À l’automne 2021, Julie Tirard, Laura Vazquez (qui a reçu en 2021 une mention spéciale du Prix Wepler), Lise Villemer et l’Allemande Maike Wetzel ont emménagé dans leur chambre d’hôtel numérique. Elles ont été sélectionnées par un jury externe bilingue.

Maike Wetzel, © Andreas Potthoff

Trois aspects sont décisifs pour une candidature réussie, comme l’explique Delphine de Stoutz. Il faut qu’il s’agisse d’autrices francophones ou germanophones dotées d’une « voix forte » et de qualités poétiques et littéraires convaincantes. Elles doivent s’identifier avec les thèmes et les points essentiels de l’hôtel, c’est-à-dire le féminisme, le travail collectif et le format numérique.

« En outre, le projet doit être vu comme un tremplin pour une carrière artistique de l’autrice », explique Delphine de Stoutz.

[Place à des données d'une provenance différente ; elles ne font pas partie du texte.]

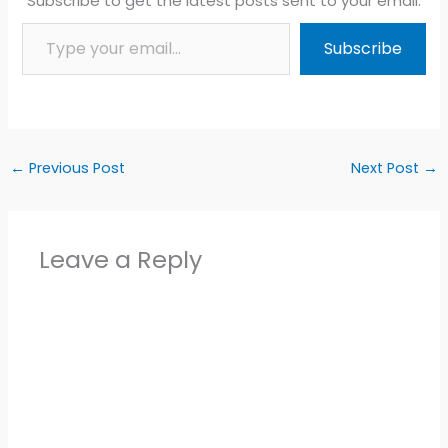
Subscribe to get the latest posts sent to your email.
Type your email…
Subscribe
←
Previous Post
Next Post
→
Leave a Reply
Alter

Les résidences permettent aux femmes « de tirer le meilleur d’elles-mêmes ». Elle est convaincue que le format numérique permet de nouvelles façons d’écrire et de lire, une autre manière de raconter.

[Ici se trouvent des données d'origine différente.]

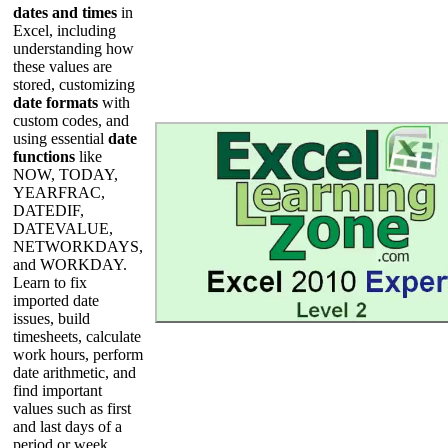
dates and times
in
Excel, including
understanding how
these values are
stored, customizing
date formats
with
custom codes, and
using essential
date
functions
like
NOW, TODAY,
YEARFRAC,
DATEDIF,
DATEVALUE,
NETWORKDAYS,
and WORKDAY.
Learn to fix
imported date
issues, build
timesheets, calculate
work hours, perform
date arithmetic, and
find important
values such as first
and last days of a
period or week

La question de savoir si les femmes ont leur propre façon d’écrire est un débat de longue date. Elle-même répond oui : « Nous avons 22 autrices, qui ne se connaissaient pas et qui pourtant parlent de thèmes et de motifs similaires. » Les femmes auraient souvent du mal avec des formats plus longs tels que les romans. Elles préfèreraient plutôt les nouvelles, les histoires courtes et les micro-fictions.

Archives numériques

Dès maintenant, le site Internet de l’hôtel propose une sorte de « bibliothèque » ou d’archives de textes de femmes, comme une vitrine. Tous ces textes sont bilingues. Le projet vit de l’énergie de toutes celles qui y participent, raconte Marie-Pierre Bonniol. Il s’agit également de donner davantage confiance aux femmes écrivaines. Encore aujourd’hui, on entend souvent la question de la légitimité des femmes écrivaines. Alors qu’« Harry Potter », un des plus grands best-sellers « après la Bible » a été écrit par une femme, Joanne K. Rowling.

Même si les femmes écrivent au même titre que les hommes, environ 70 % des publications proviennent d’auteurs masculins. « Chez nous, on dit souvent : oh, je gribouille dans mon petit livre, je n’ai jamais fini de l’écrire. » Cette étape de la création, de l’écriture est cependant essentielle, afin de pouvoir atteindre de plus grands objectifs. L’Hôtel des Autrices offre donc aux femmes une aide concrète et leur tend en quelque sorte la clé pour se développer d’un point de vue littéraire. Une clé pour leur espace créatif à soi.